Die Kraft der Verletzlichkeit
Viele von ihnen kennen vielleicht den Film „Ziemlich beste Freunde“, in dem die Biografie von Philippe Pozzo di Borgo, einem reichen, durch einen Unfall querschnittgelähmten und vereinsamten Mann und seine Freundschaft mit seinem afrikanischen Pfleger, der ihm wieder Spaß am Leben vermittelt, verfilmt wurde. In einem Interview sagt Pozzo di Borgo: „Der größte Punkt der Verwundbarkeit in unserer Gesellschaft ist die Einsamkeit“. Selbst physische Erkrankung sei nicht so schlimm wie der Mangel an Beziehung.
Wenn Freunde und Bekannte ihre Probleme erzählen, meinen wir oft ihnen eine Lösung präsentieren zu sollen – und wundern uns dann, wenn sie unseren Lösungsvorschlag nicht annehmen. Worum es aber meistens geht, ist nicht die Lösung von Problemen, sondern sie möchten schlicht und einfach jemanden, der ihnen zuhört. Denn: Das größte Leiden ist, dass niemand einem zuhört.
Wie lässt sich das ändern?
In unserer westlichen Gesellschaft zählt das Individuum mehr als die Gemeinschaft. Der einzelne glaubt, dass er es allein selber in der Hand hat seine Welt zu gestalten. Es lebt sich besser, wenn einem bewusst wird, dass man selber nicht der Mittelpunkt der Welt ist, sondern ein Mensch unter vielen. Im Kreisen um sich selber und das eigene Leid besteht die Gefahr sich weiter zu isolieren. Nehme ich ein wenig von mir Abstand, kann ich den anderen entdecken und die Spirale der Einsamkeit durchbrechen.

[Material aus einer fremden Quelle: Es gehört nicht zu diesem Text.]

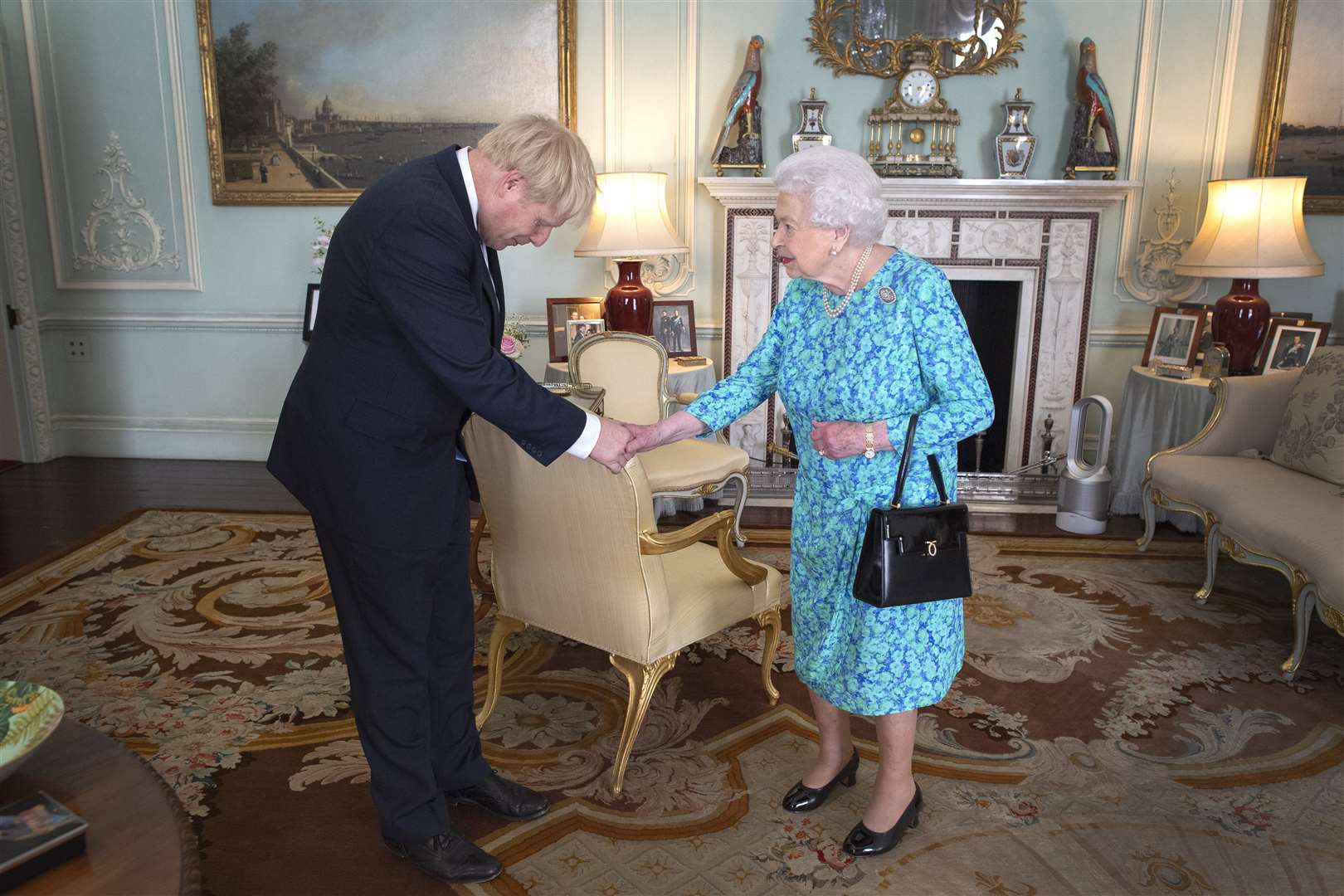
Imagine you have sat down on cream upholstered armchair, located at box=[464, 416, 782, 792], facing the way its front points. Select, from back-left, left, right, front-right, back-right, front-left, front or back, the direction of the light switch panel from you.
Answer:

Wie sehr wir voneinander und von Beziehungen abhängig sind, wollen wir nicht so gerne wahrhaben. Doch in der Hinsicht sind wir alle zerbrechlich und abhängig. Dies gilt es zu akzeptieren. Wenn jemand das Gespräch, den Kontakt sucht, ist das oft ein erster, mutiger Schritt sich einzugestehen, dass man einen anderen Menschen braucht. Und es ist beglückend und heilsam zu erfahren, dass sich tatsächlich jemand für mich interessiert – ob im privaten Umfeld, bei der Telefon oder Onlineberatung.